Preservation and Archives Professionals

Testing Electrostatic Copy Quality: The Peel Test

Materials needed:

  1. 3M #230 Drafting Tape, 1 inch width (do not substitute)
  2. Test Target. Open and print the target on a laser printer with at least 300 dpi resolution (set options to enhanced, and/or fine, and/or dark); the objective is to get solid, uniform blackness. Use the Adobe Portable Document Format version of the target: (target.pdf).
  3. Archival quality copy paper that meets the requirements of ANSI/NISO Z39.48 standard permanence of paper for publications and Documents in Libraries and Archives (available from NISO), and/or ASTM D3458 Standard Specification for Copies from Office Copy Machines for permanent Records (available from ASTM), should be used. For choices see The American Library Association's Guidelines for Preservation Photocopying of Replacement pages.

Procedures

  1. Turn on the machine. When it is ready, copy the test pattern onto XXV Xerox bond paper or equivalent. The original test pattern should be housed in a polyester sleeve for protection. When removing it from the sleeve, the operator should avoid touching the black areas to prevent finger printing.
  2. Pull one inch of tape out from a roll. Do not cut or tear the tape yet. Fold the tape back (sticky side in to make a one-half inch non-sticky tab. Now, pull off three more inches of tape and cut or tear next to the roll. You should have a piece of tape, including the tab, that is about 3 1/2 inches long.
  3. Apply the strip to the copy of the test pattern so that it covers as much of the black ring as possible.
  4. Rub the tape flat onto the test pattern five or six times with all four fingers. DO NOT use your thumb or fingernails, repeat DO NOT use your thumb or fingernails.
  5. Now, fold back the free end of the tape - that is the tab that you made - so that it lies flat against the rest of the tape. peel the tape strip off the paper by sliding the free end of the tape over the rest of the tape while holding it flat against the page. This is an 1800 peel angle.
  6. Look at the adhesive side of the tape strip. If the curved image of the test pattern can be detected at all, (that is, if any black image has transferred to the tape,) the copy fails the test.
  7. Two out of three tests which show no transfer indicate that the machine is making archival copies.

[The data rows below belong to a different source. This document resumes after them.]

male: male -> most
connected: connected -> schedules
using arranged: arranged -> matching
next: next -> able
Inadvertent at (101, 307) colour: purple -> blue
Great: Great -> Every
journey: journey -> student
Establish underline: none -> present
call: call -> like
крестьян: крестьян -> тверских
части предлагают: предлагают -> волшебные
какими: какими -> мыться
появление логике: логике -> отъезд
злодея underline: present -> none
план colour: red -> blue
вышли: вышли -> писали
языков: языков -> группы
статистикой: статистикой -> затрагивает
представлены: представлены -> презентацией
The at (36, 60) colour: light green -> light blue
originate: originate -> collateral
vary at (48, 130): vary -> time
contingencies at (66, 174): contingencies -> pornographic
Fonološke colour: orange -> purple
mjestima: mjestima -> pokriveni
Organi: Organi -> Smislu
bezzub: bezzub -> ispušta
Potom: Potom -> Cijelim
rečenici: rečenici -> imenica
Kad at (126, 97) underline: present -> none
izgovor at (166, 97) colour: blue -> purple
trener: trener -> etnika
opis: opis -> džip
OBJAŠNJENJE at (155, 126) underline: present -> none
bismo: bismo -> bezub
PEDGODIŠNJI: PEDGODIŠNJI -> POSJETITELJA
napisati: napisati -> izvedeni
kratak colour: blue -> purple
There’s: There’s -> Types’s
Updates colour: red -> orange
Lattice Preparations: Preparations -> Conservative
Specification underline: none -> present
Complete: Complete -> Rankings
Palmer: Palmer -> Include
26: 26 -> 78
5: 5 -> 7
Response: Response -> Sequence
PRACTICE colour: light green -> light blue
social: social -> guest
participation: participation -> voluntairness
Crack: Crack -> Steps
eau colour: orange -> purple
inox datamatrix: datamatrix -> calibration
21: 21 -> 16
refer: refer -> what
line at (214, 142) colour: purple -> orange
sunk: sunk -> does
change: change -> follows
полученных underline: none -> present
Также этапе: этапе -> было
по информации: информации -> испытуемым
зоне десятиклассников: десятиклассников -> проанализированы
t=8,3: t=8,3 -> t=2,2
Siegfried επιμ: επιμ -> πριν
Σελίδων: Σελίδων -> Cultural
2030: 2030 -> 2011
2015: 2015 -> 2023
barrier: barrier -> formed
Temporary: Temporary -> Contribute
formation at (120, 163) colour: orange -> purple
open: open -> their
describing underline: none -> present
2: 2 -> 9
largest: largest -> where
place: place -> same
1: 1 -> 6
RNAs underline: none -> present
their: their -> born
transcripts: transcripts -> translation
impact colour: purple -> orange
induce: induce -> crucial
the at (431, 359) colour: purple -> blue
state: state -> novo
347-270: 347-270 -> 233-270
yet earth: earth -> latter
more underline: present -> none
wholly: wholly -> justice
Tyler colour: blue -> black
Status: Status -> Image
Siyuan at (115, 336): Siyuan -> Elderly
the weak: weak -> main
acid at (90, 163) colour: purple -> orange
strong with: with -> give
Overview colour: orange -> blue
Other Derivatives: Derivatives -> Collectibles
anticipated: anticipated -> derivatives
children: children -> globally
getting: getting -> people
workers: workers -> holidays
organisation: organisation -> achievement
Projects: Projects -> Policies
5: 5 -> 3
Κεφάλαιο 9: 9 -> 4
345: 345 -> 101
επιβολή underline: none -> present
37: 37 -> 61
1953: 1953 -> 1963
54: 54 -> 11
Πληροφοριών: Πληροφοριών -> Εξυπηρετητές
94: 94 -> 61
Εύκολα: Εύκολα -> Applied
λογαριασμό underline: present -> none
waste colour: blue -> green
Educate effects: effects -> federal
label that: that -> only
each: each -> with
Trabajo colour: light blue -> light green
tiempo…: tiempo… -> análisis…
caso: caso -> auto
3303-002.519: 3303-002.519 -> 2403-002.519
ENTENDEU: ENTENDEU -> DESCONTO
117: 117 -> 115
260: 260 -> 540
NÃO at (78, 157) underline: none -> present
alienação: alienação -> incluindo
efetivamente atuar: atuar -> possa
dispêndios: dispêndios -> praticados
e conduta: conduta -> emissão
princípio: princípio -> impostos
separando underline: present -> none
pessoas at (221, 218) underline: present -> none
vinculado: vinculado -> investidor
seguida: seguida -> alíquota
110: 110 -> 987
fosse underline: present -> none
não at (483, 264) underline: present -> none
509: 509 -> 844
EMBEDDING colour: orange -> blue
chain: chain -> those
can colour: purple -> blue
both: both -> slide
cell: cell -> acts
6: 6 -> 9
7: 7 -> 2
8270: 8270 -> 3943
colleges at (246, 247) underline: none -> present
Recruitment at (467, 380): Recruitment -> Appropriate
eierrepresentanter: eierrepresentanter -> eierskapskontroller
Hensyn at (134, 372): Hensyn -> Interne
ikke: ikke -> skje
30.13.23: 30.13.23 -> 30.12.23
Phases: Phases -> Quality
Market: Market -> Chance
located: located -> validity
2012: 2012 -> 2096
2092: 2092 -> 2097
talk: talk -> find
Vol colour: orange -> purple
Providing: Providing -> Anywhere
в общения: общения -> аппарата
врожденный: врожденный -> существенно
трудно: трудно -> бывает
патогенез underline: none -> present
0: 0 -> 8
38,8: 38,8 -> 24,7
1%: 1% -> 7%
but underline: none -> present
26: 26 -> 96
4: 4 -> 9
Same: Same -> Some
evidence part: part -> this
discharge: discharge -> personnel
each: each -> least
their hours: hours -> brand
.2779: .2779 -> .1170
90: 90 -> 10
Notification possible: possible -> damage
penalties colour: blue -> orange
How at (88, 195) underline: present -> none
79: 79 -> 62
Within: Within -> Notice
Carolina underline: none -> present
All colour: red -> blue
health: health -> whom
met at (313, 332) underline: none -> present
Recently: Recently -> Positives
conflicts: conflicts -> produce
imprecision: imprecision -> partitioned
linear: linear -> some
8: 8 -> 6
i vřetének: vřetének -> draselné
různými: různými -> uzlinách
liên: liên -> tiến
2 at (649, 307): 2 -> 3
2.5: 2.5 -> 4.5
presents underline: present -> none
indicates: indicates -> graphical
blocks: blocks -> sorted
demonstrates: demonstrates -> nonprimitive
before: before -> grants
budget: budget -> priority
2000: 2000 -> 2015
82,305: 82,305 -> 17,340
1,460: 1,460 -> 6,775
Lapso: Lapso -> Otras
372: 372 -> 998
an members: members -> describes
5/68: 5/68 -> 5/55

Note: This web version was prepared in 1999, based on:

Norvell M.M.Jones, Archival Copies of Thermofax, Verifax, and Other Unstable Records, Technical Information Paper Number 5, Published by the National Archives and Records Administration, Washington, DC, 1990: 29 pages.

This version does not contain the preface regarding Technical Information Papers in general and the background study: GPO Jacket No. 484-988, Final Report, Archival Xerographic Copying, by Sylvia S.Y. Subt and John G. Koloski (August 25, 1987): 20 pages.